The Pakistan military has always utilised this mullah power to undermine the democratic forces and has taken their support to legitimise the martial law or their proxy rule at will. From Ayub Khan till Musharraf, all the military dictators have strongly propagated a three-legged policy – India as Pakistan’s eternal enemy, Islam as a national unifier and the United States as the provider of dollars and the guns. All this is now changing and changing fast. The three legs of the Pakistani philosophy are undergoing a huge transformation. As with all over the world, state-controlled media is no more the opinion maker in this age of internet. Narratives are challenged and demolished much before they are invented.
Although India continues to be the eternal enemy of Pakistan, the people of Pakistan no longer blindly yield to the establishment’s narrative – a narrative inventively built by showcasing some illusory Indian threat. Islam, too, continues to be a national unifier for Pakistan to some extent. But Islamabad’s Islam fails to make that appeal against sub-nationalism and regional aspirations bearing their own underpinnings of Islam. The US and the West could still be pulling the purse strings of Pakistan, but China is the new supplier of the guns. A lot of water has flowed under the bridge since Musharraf was unseated, thereby transforming the nature of Pakistani politics.

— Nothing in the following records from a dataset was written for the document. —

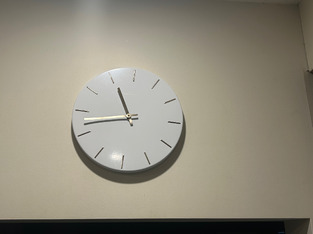
At what (x,y) coordinates should I click in order to perform the action: click on light. Please return your answer as a coordinate pair (x, y). The image size is (313, 234). Looking at the image, I should click on (92, 20).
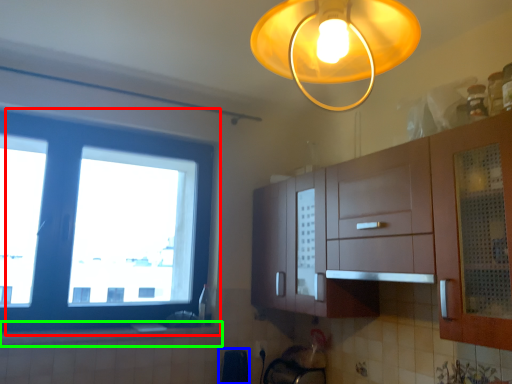
Question: Based on their relative distances, which object is nearer to window (highlighted by a red box)? Choose from appliance (highlighted by a blue box) and counter top (highlighted by a green box).

Choices:
 (A) appliance
 (B) counter top

Answer: (B)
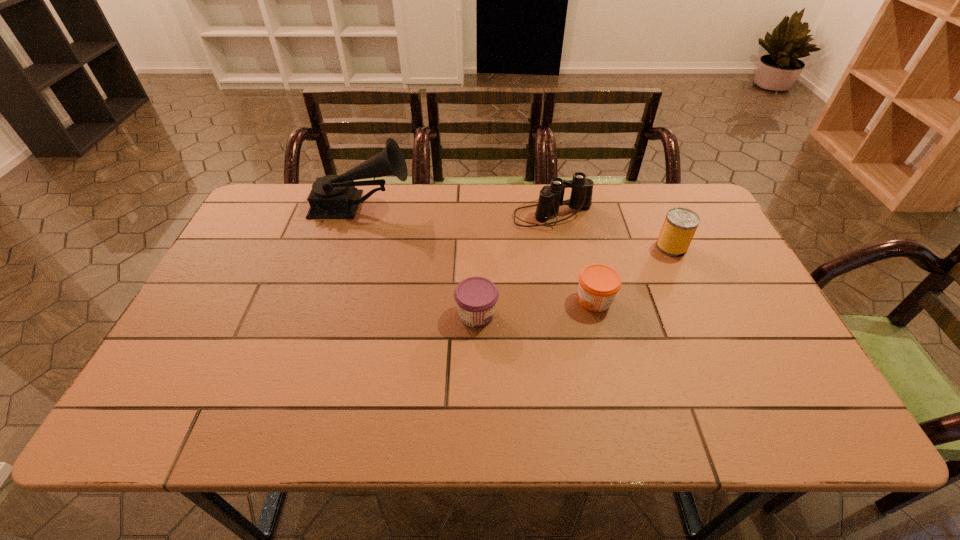
Locate an element on the screen. vacant region located on the front label of the second object from left to right is located at coordinates (x=652, y=314).

This screenshot has width=960, height=540. In order to click on free space located 0.050m on the front label of the right jam in this screenshot , I will do `click(555, 300)`.

You are a GUI agent. You are given a task and a screenshot of the screen. Output one action in this format:
    pyautogui.click(x=<x>, y=<y>)
    Task: Click on the vacant position located 0.080m on the front label of the right jam
    
    Given the screenshot: What is the action you would take?
    pyautogui.click(x=543, y=300)

The height and width of the screenshot is (540, 960). Find the location of `vacant space located 0.380m on the front label of the right jam`. vacant space located 0.380m on the front label of the right jam is located at coordinates (428, 300).

The width and height of the screenshot is (960, 540). I want to click on phonograph_record situated at the far edge, so click(x=333, y=196).

Identify the location of binoculars located in the far edge section of the desktop. This screenshot has width=960, height=540. (551, 197).

Locate an element on the screen. object that is at the right edge is located at coordinates (679, 227).

You are a GUI agent. You are given a task and a screenshot of the screen. Output one action in this format:
    pyautogui.click(x=<x>, y=<y>)
    Task: Click on the vacant space at the far edge of the desktop
    This screenshot has height=540, width=960.
    Given the screenshot: What is the action you would take?
    pyautogui.click(x=480, y=210)

This screenshot has width=960, height=540. What are the coordinates of `free space at the near edge of the desktop` in the screenshot? It's located at (607, 415).

Locate an element on the screen. vacant space at the left edge is located at coordinates (282, 253).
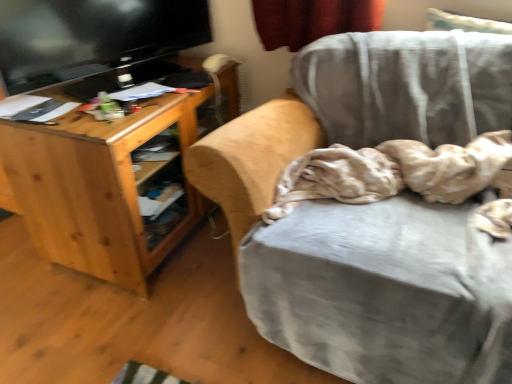
Find the location of `free space in front of natural wood desk at left`. free space in front of natural wood desk at left is located at coordinates (109, 317).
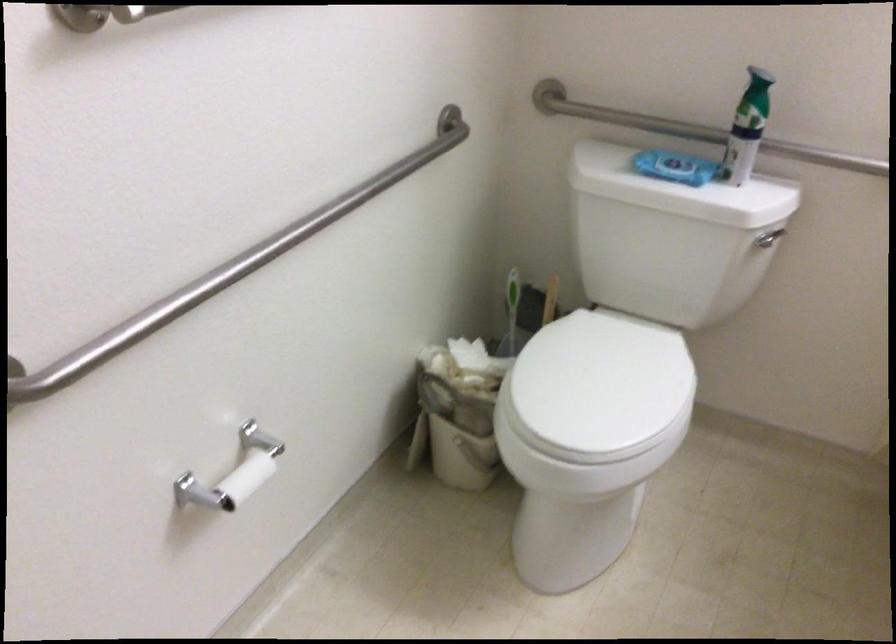
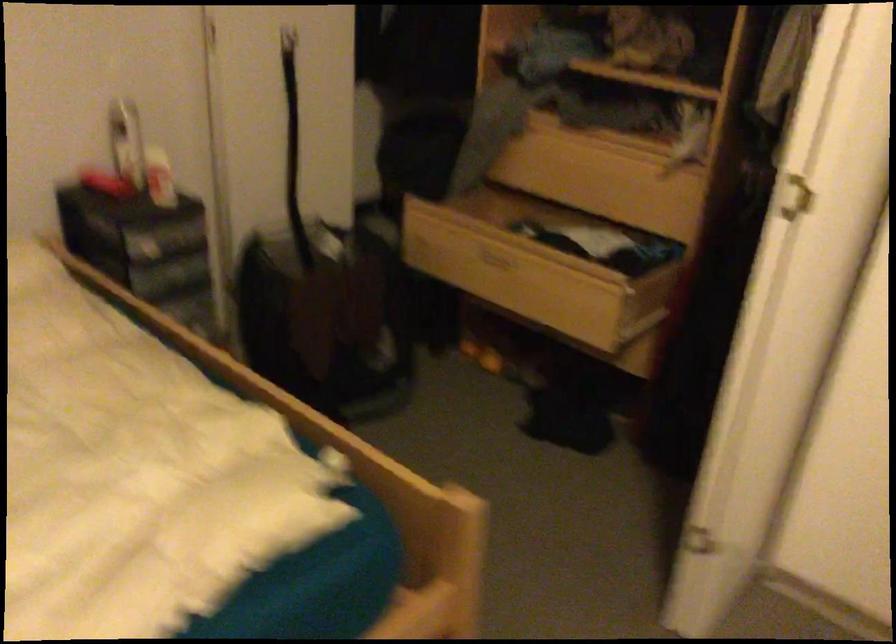
Question: I am providing you with two images of the same scene from different viewpoints. After the viewpoint changes to image2, which objects are now occluded?

Choices:
 (A) white door handle
 (B) small white bucket
 (C) open wooden drawer
 (D) wooden speaker

Answer: (B)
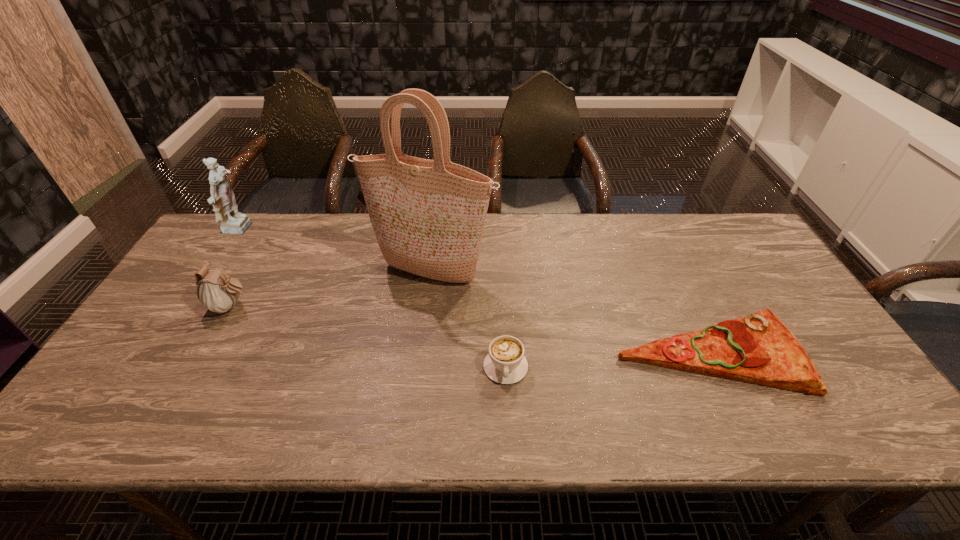
The width and height of the screenshot is (960, 540). What are the coordinates of `vacant space at the far edge of the desktop` in the screenshot? It's located at (578, 226).

Find the location of a particular element. Image resolution: width=960 pixels, height=540 pixels. vacant region at the near edge of the desktop is located at coordinates (795, 408).

Where is `free spot at the left edge of the desktop`? free spot at the left edge of the desktop is located at coordinates (157, 384).

This screenshot has height=540, width=960. Find the location of `free spot at the right edge of the desktop`. free spot at the right edge of the desktop is located at coordinates (720, 266).

The image size is (960, 540). What are the coordinates of `vacant space at the far left corner of the desktop` in the screenshot? It's located at (220, 244).

In the image, there is a desktop. Identify the location of vacant region at the near left corner. (77, 433).

I want to click on free location at the near right corner, so pyautogui.click(x=822, y=440).

This screenshot has width=960, height=540. I want to click on vacant point located between the shortest object and the fourth tallest object, so tap(607, 360).

Find the location of a particular element. This screenshot has width=960, height=540. vacant area that lies between the second tallest object and the shortest object is located at coordinates (473, 292).

The width and height of the screenshot is (960, 540). In order to click on free space between the cappuccino and the shortest object in this screenshot , I will do `click(607, 360)`.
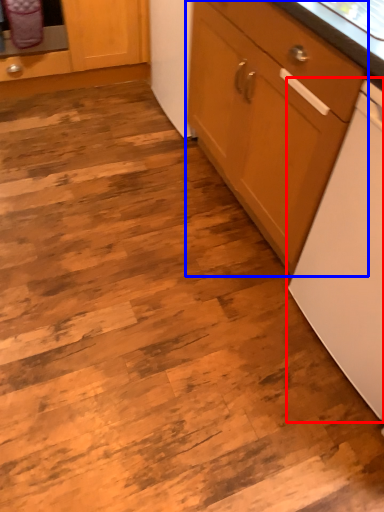
Question: Which of the following is the closest to the observer, home appliance (highlighted by a red box) or cabinetry (highlighted by a blue box)?

Choices:
 (A) home appliance
 (B) cabinetry

Answer: (A)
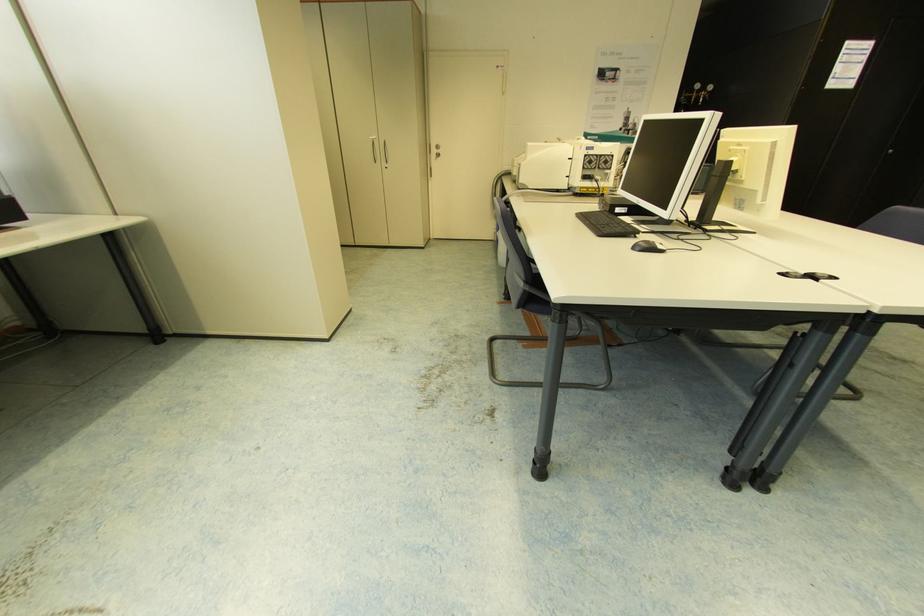
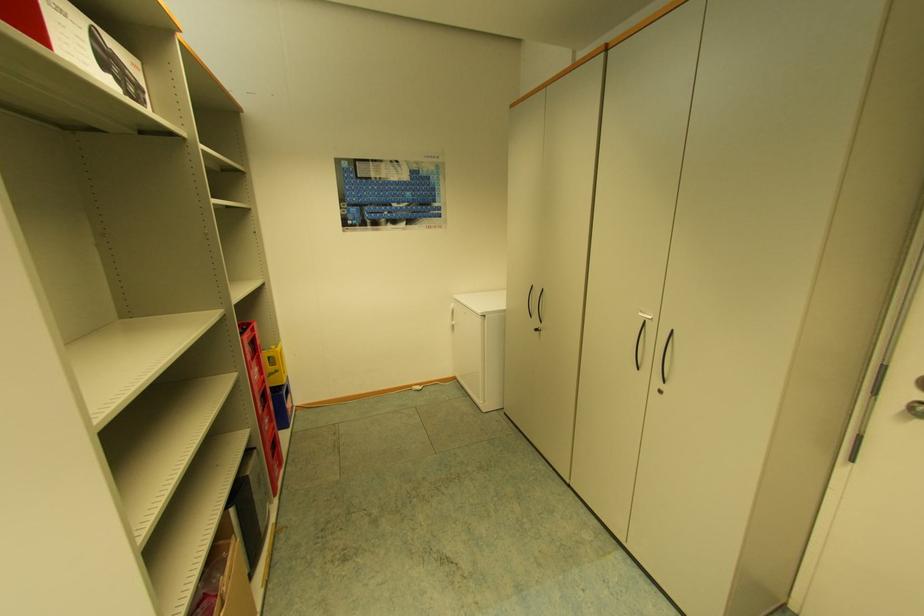
In the second image, find the point that corresponds to (439,156) in the first image.

(907, 408)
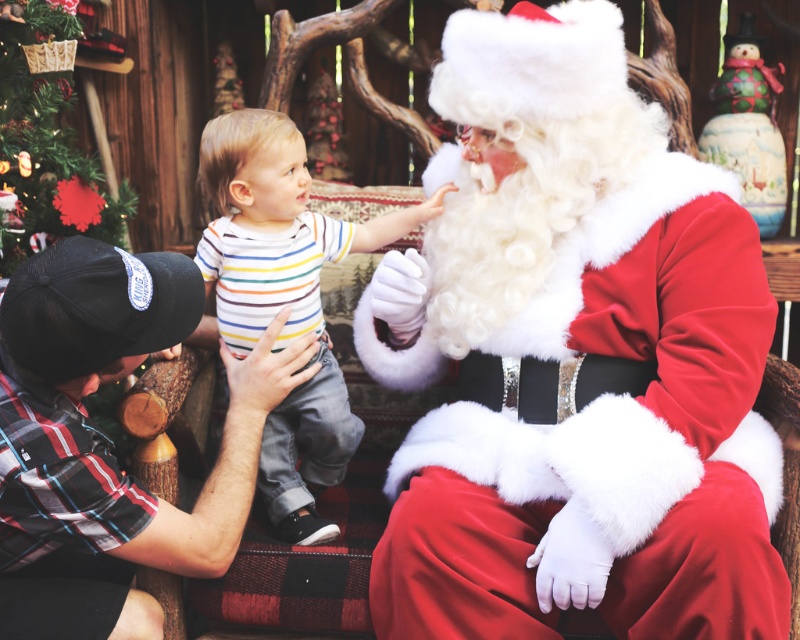
Does striped cotton shirt at center have a lesser width compared to green matte christmas tree at upper left?

No.

Based on the photo, can you confirm if striped cotton shirt at center is positioned to the right of green matte christmas tree at upper left?

Indeed, striped cotton shirt at center is positioned on the right side of green matte christmas tree at upper left.

Measure the distance between striped cotton shirt at center and camera.

The distance of striped cotton shirt at center from camera is 1.77 meters.

The image size is (800, 640). In order to click on striped cotton shirt at center in this screenshot , I will do `click(284, 298)`.

Between point (80, 499) and point (97, 186), which one is positioned in front?

Point (80, 499) is in front.

Does point (258, 388) come behind point (88, 205)?

No, (258, 388) is closer to viewer.

Where is `plaid shirt at lower left`? Image resolution: width=800 pixels, height=640 pixels. plaid shirt at lower left is located at coordinates (96, 429).

Which of these two, velvet red santa at center or striped cotton shirt at center, stands shorter?

striped cotton shirt at center is shorter.

What do you see at coordinates (574, 358) in the screenshot? The height and width of the screenshot is (640, 800). I see `velvet red santa at center` at bounding box center [574, 358].

You are a GUI agent. You are given a task and a screenshot of the screen. Output one action in this format:
    pyautogui.click(x=<x>, y=<y>)
    Task: Click on the velvet red santa at center
    The width and height of the screenshot is (800, 640).
    Given the screenshot: What is the action you would take?
    pyautogui.click(x=574, y=358)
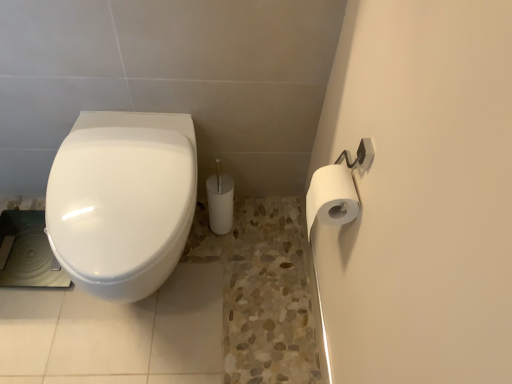
What do you see at coordinates (331, 197) in the screenshot? The height and width of the screenshot is (384, 512). I see `white matte toilet paper at upper right` at bounding box center [331, 197].

This screenshot has height=384, width=512. What are the coordinates of `white matte toilet paper at upper right` in the screenshot? It's located at (331, 197).

In order to click on white glossy toilet at left in this screenshot , I will do [x=122, y=201].

Image resolution: width=512 pixels, height=384 pixels. Describe the element at coordinates (122, 201) in the screenshot. I see `white glossy toilet at left` at that location.

Locate an element on the screen. The image size is (512, 384). white matte toilet paper at upper right is located at coordinates (331, 197).

Considering the relative positions of white matte toilet paper at upper right and white glossy toilet at left in the image provided, is white matte toilet paper at upper right to the left or to the right of white glossy toilet at left?

Clearly, white matte toilet paper at upper right is on the right of white glossy toilet at left in the image.

Between white matte toilet paper at upper right and white glossy toilet at left, which one is positioned behind?

white glossy toilet at left is further away from the camera.

Is point (322, 184) positioned in front of point (158, 129)?

Yes, it is.

From the image's perspective, is white matte toilet paper at upper right above or below white glossy toilet at left?

From the image's perspective, white matte toilet paper at upper right appears above white glossy toilet at left.

From a real-world perspective, is white matte toilet paper at upper right above or below white glossy toilet at left?

From a real-world perspective, white matte toilet paper at upper right is physically above white glossy toilet at left.

Consider the image. Is white matte toilet paper at upper right wider or thinner than white glossy toilet at left?

In the image, white matte toilet paper at upper right appears to be more narrow than white glossy toilet at left.

Does white matte toilet paper at upper right have a greater height compared to white glossy toilet at left?

No, white matte toilet paper at upper right is not taller than white glossy toilet at left.

In the scene shown: Considering the sizes of white matte toilet paper at upper right and white glossy toilet at left in the image, is white matte toilet paper at upper right bigger or smaller than white glossy toilet at left?

Clearly, white matte toilet paper at upper right is smaller in size than white glossy toilet at left.

Is white matte toilet paper at upper right inside or outside of white glossy toilet at left?

The correct answer is: outside.

Is there a large distance between white matte toilet paper at upper right and white glossy toilet at left?

That's not correct — white matte toilet paper at upper right is a little close to white glossy toilet at left.

Is white matte toilet paper at upper right turned away from white glossy toilet at left?

No, white matte toilet paper at upper right's orientation is not away from white glossy toilet at left.

How distant is white matte toilet paper at upper right from white glossy toilet at left?

A distance of 18.88 inches exists between white matte toilet paper at upper right and white glossy toilet at left.

The height and width of the screenshot is (384, 512). I want to click on toilet paper in front of the white glossy toilet at left, so click(331, 197).

Is white glossy toilet at left at the left side of white matte toilet paper at upper right?

Indeed, white glossy toilet at left is positioned on the left side of white matte toilet paper at upper right.

Considering their positions, is white glossy toilet at left located in front of or behind white matte toilet paper at upper right?

white glossy toilet at left is behind white matte toilet paper at upper right.

Is point (159, 153) closer or farther from the camera than point (338, 210)?

Point (159, 153) is positioned farther from the camera compared to point (338, 210).

From the image's perspective, would you say white glossy toilet at left is shown under white matte toilet paper at upper right?

Yes, from the image's perspective, white glossy toilet at left is below white matte toilet paper at upper right.

In the scene shown: From a real-world perspective, is white glossy toilet at left positioned under white matte toilet paper at upper right based on gravity?

Yes.

Which object is wider, white glossy toilet at left or white matte toilet paper at upper right?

The month of November this year is going to be a lean period for the PDM. The second phase of jalsas will begin from Peshawar on November 30. In this lean phase, the PPP and PMLN are pitted against each other in a triangular fight with the PTI for power in Gilgit Baltistan which goes to polls on November 15. The impact of these elections will lie in transparency and fairness, failing which, the momentum of the PDM will be even more aggressive and voices of dissent, even shriller. On the other side, with the deepening political uncertainty, Tehreek-e-Taliban has started raising its head once again in the North-west throwing down the gauntlet to the Pakistan army.
As the political crisis exacerbates, it is unlikely that Pakistan’s military proclivities will manage to stymie this movement. As it unfolds, this political drama is likely to reach critical mass by the end of March in 2021. These developments will have greater implications in the region and India needs to be curious as well as vigilant.